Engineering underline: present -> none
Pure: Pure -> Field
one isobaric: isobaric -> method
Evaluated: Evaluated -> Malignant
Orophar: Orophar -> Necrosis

+++

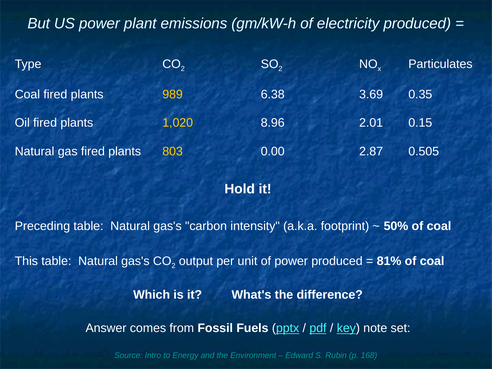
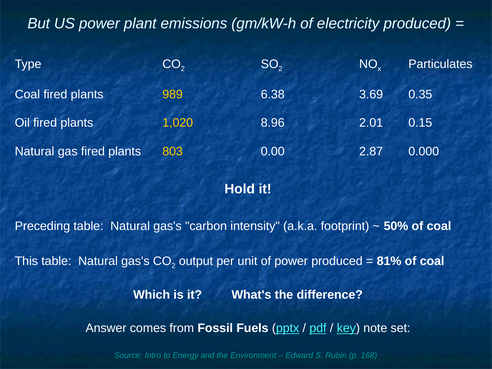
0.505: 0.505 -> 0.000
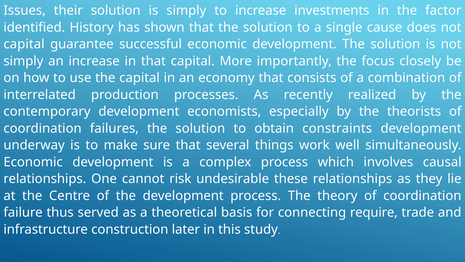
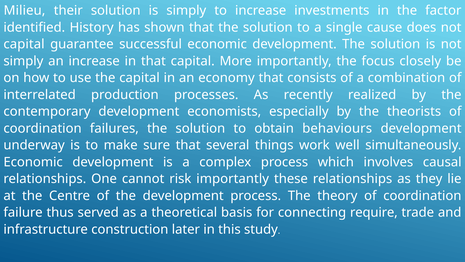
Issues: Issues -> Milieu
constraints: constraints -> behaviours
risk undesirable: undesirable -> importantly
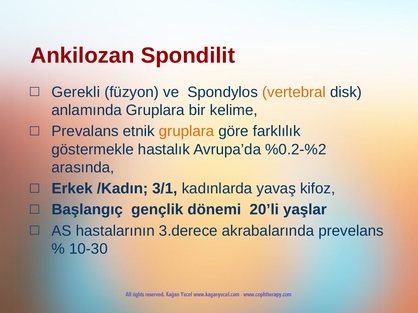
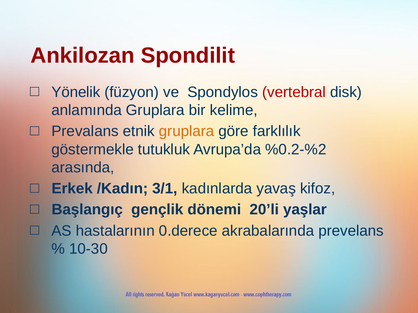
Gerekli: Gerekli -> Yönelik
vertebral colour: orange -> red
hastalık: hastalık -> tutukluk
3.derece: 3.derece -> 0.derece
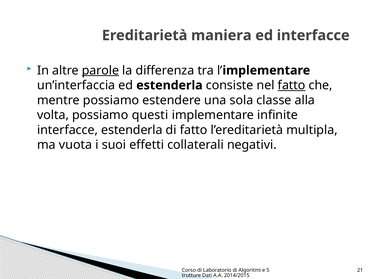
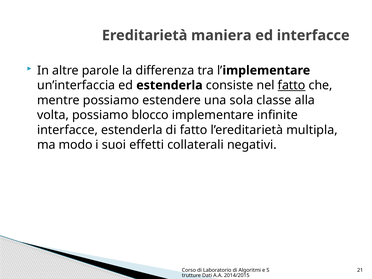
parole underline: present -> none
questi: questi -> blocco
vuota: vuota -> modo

+++

- _Work to be completed_:
Can you pull out every line of the data from the one containing "parole underline: present -> none" down to the one containing "vuota: vuota -> modo", both included, and reproduce them verbatim?

- _Output below_:
parole underline: present -> none
questi: questi -> blocco
vuota: vuota -> modo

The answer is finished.